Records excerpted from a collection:
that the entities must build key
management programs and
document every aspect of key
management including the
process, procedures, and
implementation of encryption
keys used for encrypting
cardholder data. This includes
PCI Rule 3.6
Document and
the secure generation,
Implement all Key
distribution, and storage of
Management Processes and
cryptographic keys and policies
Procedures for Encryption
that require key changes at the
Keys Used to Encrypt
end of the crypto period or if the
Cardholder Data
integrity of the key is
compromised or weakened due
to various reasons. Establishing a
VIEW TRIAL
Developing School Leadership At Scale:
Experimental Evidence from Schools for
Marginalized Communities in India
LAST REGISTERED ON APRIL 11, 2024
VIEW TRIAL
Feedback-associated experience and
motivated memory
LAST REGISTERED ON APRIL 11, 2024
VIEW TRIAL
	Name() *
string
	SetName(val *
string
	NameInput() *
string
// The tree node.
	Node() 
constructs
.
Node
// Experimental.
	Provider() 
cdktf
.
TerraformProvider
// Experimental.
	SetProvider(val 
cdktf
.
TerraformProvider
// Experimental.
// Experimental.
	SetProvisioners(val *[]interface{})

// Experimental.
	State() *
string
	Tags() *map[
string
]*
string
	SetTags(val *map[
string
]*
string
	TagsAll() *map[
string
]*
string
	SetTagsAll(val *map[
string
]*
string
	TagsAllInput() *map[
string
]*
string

...

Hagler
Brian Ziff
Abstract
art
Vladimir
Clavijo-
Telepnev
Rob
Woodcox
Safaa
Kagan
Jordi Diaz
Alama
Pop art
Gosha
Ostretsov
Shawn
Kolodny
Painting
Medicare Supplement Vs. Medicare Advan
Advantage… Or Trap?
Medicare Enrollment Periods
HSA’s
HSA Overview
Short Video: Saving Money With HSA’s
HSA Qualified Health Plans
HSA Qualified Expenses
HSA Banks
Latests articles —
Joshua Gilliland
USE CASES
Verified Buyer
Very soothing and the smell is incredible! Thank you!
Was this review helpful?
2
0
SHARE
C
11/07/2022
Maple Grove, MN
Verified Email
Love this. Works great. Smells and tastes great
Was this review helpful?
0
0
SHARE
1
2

> **Work task**: Scan the records above for the string "Medicare", then copy each line where it turns up.

> **Result of the exercise**:
Medicare Supplement Vs. Medicare Advan
Medicare Enrollment Periods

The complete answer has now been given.